Rewrite the rows below, changing every "Polícia" to "Segurança" and keeping everything else the same. Leave the pictures out of your answer.

· · ·

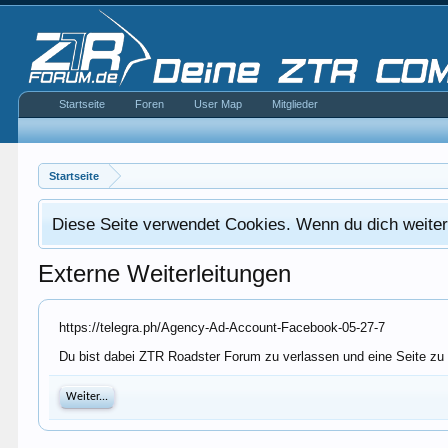
Startseite
Foren
User Map
Mitglieder
Startseite
Diese Seite verwendet Cookies. Wenn du dich weiterh
Externe Weiterleitungen
https://telegra.ph/Agency-Ad-Account-Facebook-05-27-7
Du bist dabei ZTR Roadster Forum zu verlassen und eine Seite zu b
Weiter...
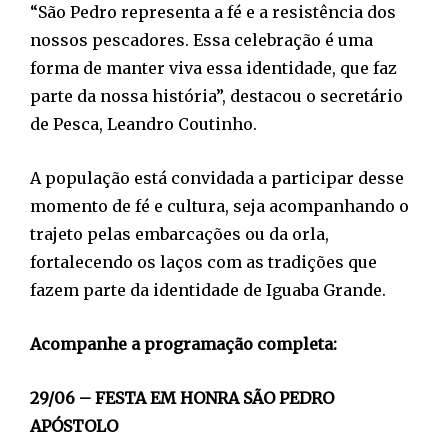
“São Pedro representa a fé e a resistência dos
nossos pescadores. Essa celebração é uma
forma de manter viva essa identidade, que faz
parte da nossa história”, destacou o secretário
de Pesca, Leandro Coutinho.
A população está convidada a participar desse
momento de fé e cultura, seja acompanhando o
trajeto pelas embarcações ou da orla,
fortalecendo os laços com as tradições que
fazem parte da identidade de Iguaba Grande.
Acompanhe a programação completa:
29/06 – FESTA EM HONRA SÃO PEDRO
APÓSTOLO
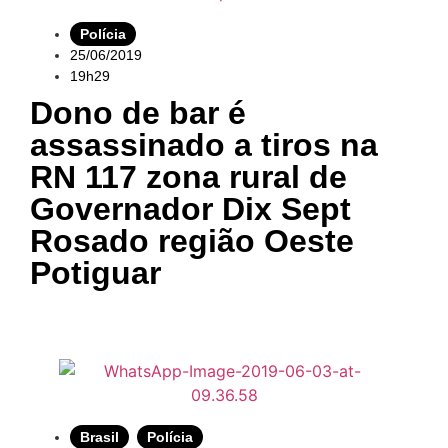
Polícia
25/06/2019
19h29
Dono de bar é
assassinado a tiros na
RN 117 zona rural de
Governador Dix Sept
Rosado região Oeste
Potiguar
Brasil
,
Polícia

· · ·

■ **Result of this exercise**:
Startseite
Foren
User Map
Mitglieder
Startseite
Diese Seite verwendet Cookies. Wenn du dich weiterh
Externe Weiterleitungen
https://telegra.ph/Agency-Ad-Account-Facebook-05-27-7
Du bist dabei ZTR Roadster Forum zu verlassen und eine Seite zu b
Weiter...
“São Pedro representa a fé e a resistência dos
nossos pescadores. Essa celebração é uma
forma de manter viva essa identidade, que faz
parte da nossa história”, destacou o secretário
de Pesca, Leandro Coutinho.
A população está convidada a participar desse
momento de fé e cultura, seja acompanhando o
trajeto pelas embarcações ou da orla,
fortalecendo os laços com as tradições que
fazem parte da identidade de Iguaba Grande.
Acompanhe a programação completa:
29/06 – FESTA EM HONRA SÃO PEDRO
APÓSTOLO
Segurança
25/06/2019
19h29
Dono de bar é
assassinado a tiros na
RN 117 zona rural de
Governador Dix Sept
Rosado região Oeste
Potiguar
Brasil
,
Segurança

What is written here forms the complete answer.